It look 36 years for Tata Consultancy Services (TCS) to go public. But when it did, it was a blockbuster that raised more than $1 billion (Rs 5,500 crore at the current rate of exchange).
And Ratan Tata, the man who led the roadshow for the initial public offering (IPO), marked yet another milestone.
Like him TCS had seen a lot: mainframe computers and the "Licence Raj" - both of which were put behind as TCS listed at a 41% premium to the issue price. Ratan Tata's decision to take public what was for decades a mere division of the group holding company, Tata Sons Ltd, showed his skills in taking on new opportunities as the economy opened up.
"TCS had functioned as the cash generation engine for the group wherein a practice was evolved of retaining half of the profits generated within TCS with the balance being used by Tata Sons," S. Ramdorai former CEO and managing director of TCS wrote in his book, The TCS Story. He was at the helm of the company from 1996 to 2009.
Ratan Tata's role was in giving TCS a strategic financial shape to get it into the big league in which the listed Wipro and Infosys were getting all the global investor attention despite being smaller than TCS.
To convince institutional investors about the potential of TCS seemed a daunting task. But it was done in style.
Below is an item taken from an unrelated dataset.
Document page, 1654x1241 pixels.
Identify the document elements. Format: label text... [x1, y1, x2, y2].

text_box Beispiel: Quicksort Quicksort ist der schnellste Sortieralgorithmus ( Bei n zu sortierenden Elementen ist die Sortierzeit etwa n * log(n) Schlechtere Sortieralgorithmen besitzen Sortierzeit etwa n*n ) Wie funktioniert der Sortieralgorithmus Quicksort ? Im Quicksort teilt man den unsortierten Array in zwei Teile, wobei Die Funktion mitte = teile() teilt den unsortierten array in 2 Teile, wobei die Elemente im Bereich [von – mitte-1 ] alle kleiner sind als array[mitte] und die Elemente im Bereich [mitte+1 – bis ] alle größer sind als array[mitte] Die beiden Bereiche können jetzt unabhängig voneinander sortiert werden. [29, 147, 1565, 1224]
Even before TCS went public, it made some key acquisitions, several of them strategic, which helped it strengthen its position as India's largest software exporter.
In October 2001, TCS acquired 51% in government-controlled CMC to benefit from a privatisation plan.
Several more buyouts and joint ventures followed, such as a JV in Brazil with Internet services provider Grupo TBA in 2003. Latin America was conquered in style. In Chile, TCS acquired a local firm Comicrom in 2005 that enabled TCS to expand into Spanish-speaking markets.
Within the group a consolidation gathered momentum when TCS folded in Tata Infotech.
There is a tale involving a diplomat who once asked Ratan Tata whether the IPO would have been better off in 1999 than 2000, when IT companies received much higher valuations in multiples of their earnings.
And Ratan Tata shot back: "But who do you think would have been the loser?"
Clearly a man who had shareholders in mind and was grounded in his thinking, as Ramadorai observed in his book.
Aided by its string of acquisitions, joint ventures and a huge software army, TCS is now a clear infotech bellwether and of late, seems to be stealing a march over its peers.
Ratan Tata unleashed the company, taking it from "among the top ten" right to the top. For Cyrus Mistry the challenge will be to sustain and maintain the growth momentum.